Wednesday, September 19, 2007

Orphaned Stories

When it comes to writing my worst habit is not finishing what I start. Currently I've got a fantasy novel is various states of construction/deconstruction and a lengthy word text file devoted to ramblings about summer's spent in Ripley, Mississippi that I hope to turn into short stories some day. Maybe I'll break the habit with both of those projects and perhaps they'll join my other orphaned stories where I'll stumble upon them randomly like a chance encounter between two people that used to be friends but can now only fill the embarrassed silences with small talk and coughs.

Such as the case with the following short story excerpt. It's thinly disguised autobiographical in nature and the real folks in it will recognize themselves if they happen to stumble into this stewpot and read it. It takes one small moment in time and pops a hole right into the middle of it for a digression into juvenile memory that seems mean to me now yet still rings true. It's just one page that must have been part of many others, but just this part remains.

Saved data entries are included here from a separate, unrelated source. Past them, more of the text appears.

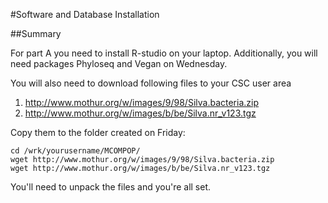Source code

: #Software and Database Installation

##Summary

For part A you need to install R-studio on your laptop. Additionally, you will need packages Phyloseq and Vegan on Wednesday.

You will also need to download following files to your CSC user area 

  1. http://www.mothur.org/w/images/9/98/Silva.bacteria.zip
  2. http://www.mothur.org/w/images/b/be/Silva.nr_v123.tgz

Copy them to the folder created on Friday: 

    cd /wrk/yourusername/MCOMPOP/
    wget http://www.mothur.org/w/images/9/98/Silva.bacteria.zip
    wget http://www.mothur.org/w/images/b/be/Silva.nr_v123.tgz
    
You'll need to unpack the files and you're all set. 

  
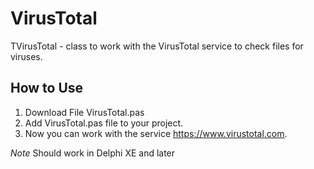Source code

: # VirusTotal

TVirusTotal - class to work with the VirusTotal service to check files for viruses.

How to Use
---------------
1. Download File VirusTotal.pas
2. Add VirusTotal.pas file to your project.
3. Now you can work with the service https://www.virustotal.com.


*Note* Should work in Delphi XE and later
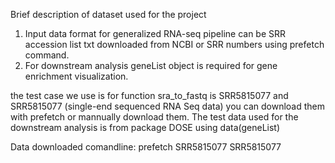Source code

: Brief description of dataset used for the project

1. Input data format for generalized RNA-seq pipeline can be  SRR accession list txt downloaded from NCBI or SRR numbers using prefetch command. 
2. For downstream analysis geneList object is required for gene enrichment visualization.

the test case we use is for function sra_to_fastq is SRR5815077 and SRR5815077 (single-end sequenced RNA Seq data) you can download them with prefetch or mannually download them. The test data used for the downstream analysis is from package DOSE using data(geneList) 

Data downloaded comandline:
prefetch SRR5815077 SRR5815077
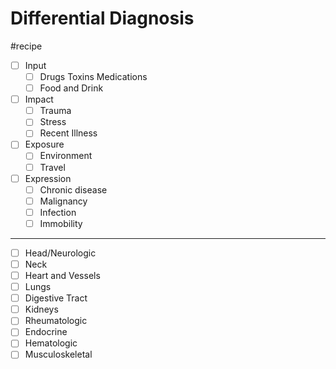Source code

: # Differential Diagnosis
#recipe

- [ ] Input
	- [ ] Drugs Toxins Medications
	- [ ] Food and Drink
- [ ] Impact
	- [ ] Trauma
	- [ ] Stress
	- [ ] Recent Illness
- [ ] Exposure
	- [ ] Environment
	- [ ] Travel
- [ ] Expression
	- [ ] Chronic disease
	- [ ] Malignancy
	- [ ] Infection
	- [ ] Immobility

- - - -

- [ ] Head/Neurologic
- [ ] Neck
- [ ] Heart and Vessels
- [ ] Lungs
- [ ] Digestive Tract
- [ ] Kidneys
- [ ] Rheumatologic
- [ ] Endocrine
- [ ] Hematologic
- [ ] Musculoskeletal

It could only have happened in some sweet deathless summer ages lost. Damien Snide, Bruno Gaff, and I got an invite to spend a weekend with Chris London at his aunt's home in Chattanooga with an ever stocked icebox (the aunt froze everything - even potato chips) and a pool table under shady mountain skies. It would be a Signal Mountain holiday!

Bruno drove us down in his Chevy Chevette full of bickering arms and legs cramped and weary of the harsh July sunshine. We fought over the radio dial at a hundred miles per hour down Mont Eagle falling rocks and rock and roll excited about the prospects of of miniature golf parks, Rock City, and record shops with maybe a beer or two tossed back if we got the chance. We were simpler then. Damien and Bruno were fresh off a year at college and spent most of the trip telling the University of Arizona bound Chris what it was like. I rode shotgun as the suspected and self purported mystic malcontent poet and college dropout more intent on finding the castle in the clouds.

The last time I had been under the knife sight of Lookout Mountain was as the guest of an embittered country singer's wife who wore cheap JC Penney gypsy gowns while her fright wig hair curled ominously atop her head with grime scrubbed coloring kit wonder. If you were to peel her skin like an onion dollar bills would fall out. She exploded in a rage from behind her orange shades when she found out she would have to buy my lunch. How was I supposed to have money? It was her husband that employed my father for slave wages to manage his farm. He couldn't even afford a decent coat last winter. I was brought along to keep her bratty grandson company. I felt like she should have been buying my lunch and paying me extra for having to babysit her mopheaded goof of a grandson. He was just 10 years old and I was 15 so I couldn't stand him even if I did feel sorry for him because the witch didn't act like she cared for him too much because he was a step grandson and not a blood relative. The less of that woman's blood in the world the better was what I thought.

My mind was wandering through that past teenage wasteland right before we got to Chattanooga when 4 blonde girls passed us in a Volkswagen Rabbit in a blur of greyblack and beauty. Bruno gave chase. He need no urging. This was an important matter after all. We quickle overtook them. We passed them and yelled with hungry bobbing heads. The girls waved with long slender arms toward us. They were giggling open mouthed and friendly. The race was on 20 miles outside of town when they accelerated by us again.

We played car tag through the traffic. It was if the other cars didn't exist anymore as we weaved one after the other after the other. As we flirted with each other I realized it was much each car's lust as it was the occupants'. We sliced through the air and it seemed to rejoice with our play. The hillsides were giving up the day's heat and dusk smoked in the leaves promising a splendid evening (a mid-summer's?). We arrived at our exit torn between the women in the Rabbit or our plans. Would it be original sin or our original destination? We blew the girls carbon monoxide kisses and waved goodbye. Bruno was amenable to keeping the game going, but Chris and Damien were insistent on it as futile. I could fall in or out of love on a whim so they ignored my entreaties to not give up the chase.

"What would we do if they had stopped," asked Damien which I thought was a perfectly silly question since there wasn't anything other than an empty gas gauge suggesting they would pull over for us. What had mattered was the chase. It was the speed and the pursuit because we all knew that if we had stopped it would never equal the worlds we were all imagining. I'd sit and fume as I'd done countless times before until the Rolling Stones "Sympathy For The Devil" came over the radio and Chris, Damien, and I drove Bruno half mad singing the "woohoo" background vocals.